I chaired the Medway Maritime FT for six months from November 2016. In conversation with the highly effective CEO Lesley Dwyer who was recruited from Australia I asked her what she found was the biggest difference between the respective healthcare systems between the UK and Australia.

Her reply was instantaneous “regulation”. Lesley explained that the health service in Australia has nowhere near the level of regulation that we have in the UK and that the performance of the two healthcare systems is broadly similar.

In the post coronavirus era there will be a huge backlog of work, elective surgery, a whole range of conditions that will have deteriorated during the lockdown period plus newly diagnosed conditions as a result of people not presenting either to their GPs or accident and emergency.

In the post coronavirus era there will be a huge backlog of work, elective surgery, a whole range of conditions that will have deteriorated during the lockdown period

Many trusts are currently reporting record levels of low attendances at A&E. One of the trusts that I work with reports that A&E attendances are down 50 per cent and outpatient attendances have fallen from 10,000 a week to 2,000.

On 25 April, Sir Simon Stevens issued a plea that the public should continue to use the NHS in the way they normally would, stressing that although the NHS is currently having to cope with covid-19, the NHS was still open for business.

It is self evident that Sir Simon is concerned that the NHS could be overwhelmed once the service begins to return to some sense of normality.

Even if the public begin to heed Sir Simon’s request with immediate effect, the point has passed when the collateral consequences of the pandemic cannot be avoided. There is no question that the pressure on services will be immense and the combination of the backlog and new referrals will be felt for the foreseeable future.

Common sense should prevail and there should be a shelving of many of the reporting requirements that currently sucks in so much time and effort. The suspension of many targets for an appreciable period to enable the NHS to regain some equilibrium is essential.

Test of time

In conversation with many people over the past few weeks there is a real sense of optimism that once the current crisis is over there will be no going back to the status quo. I only hope this is the case but I do have some doubts.

History tells us that in times of crisis punditry goes into overdrive. The First World War was predicted to be the war to end all wars. A cursory examination of the comments made in the aftermath of the 9/11 attack on the twin towers in New York led to people suggesting that this would herald the end of offices in tower blocks, there would be more home working and that people would be kinder to each other.

As time passes memories fade and my worry is that the love affair the nation is currently enjoying with the NHS might diminish. It will never fade, as the population knows that overall, despite at times its difficulties, we have a healthcare system to treasure and protect. Nevertheless the opportunity to seize a different approach could well be lost.

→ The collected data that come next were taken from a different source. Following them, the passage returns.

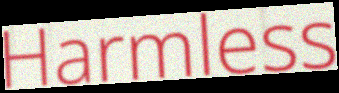
Harmless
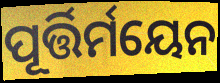
ପୂର୍ତ୍ତିର୍ମୟେନ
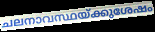
ചലനാവസ്ഥയ്ക്കുശേഷം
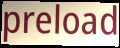
preload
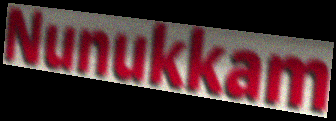
Nunukkam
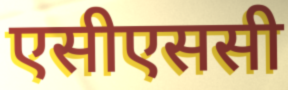
एसीएससी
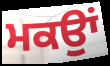
ਮਕਉਾਂ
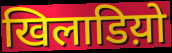
खिलाडिय़ो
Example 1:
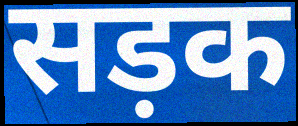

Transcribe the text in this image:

सड़क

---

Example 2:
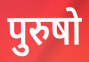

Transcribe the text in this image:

पुरुषो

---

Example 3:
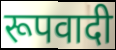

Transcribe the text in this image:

रूपवादी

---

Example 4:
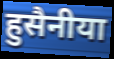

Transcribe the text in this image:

हुसैनीया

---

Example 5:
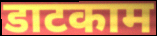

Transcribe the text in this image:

डाटकाम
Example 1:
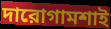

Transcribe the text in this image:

দারোগামশাই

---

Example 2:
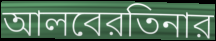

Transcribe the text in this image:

আলবেরতিনার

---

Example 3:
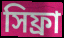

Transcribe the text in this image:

সিফ্রা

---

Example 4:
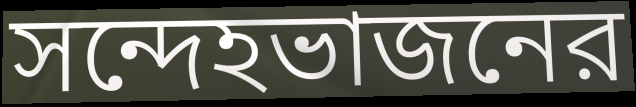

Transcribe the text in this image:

সন্দেহভাজনের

The NHS is fortunate to have such high calibre clinicians and managers who are responsible for the management of provider organisations. NHS management often suffers from a bad press, where failures are given such high profile that the perception of many is that of a poorly run service. The opposite is the case.

Despite the undoubted difficulties and challenges, the British public should derive comfort, even in these difficult times, of a service with such highly motivated, conscientious, ethical and skilful managers and clinicians. Post the covid-19 crisis the baton of responsibilty should remain firmly in their hands.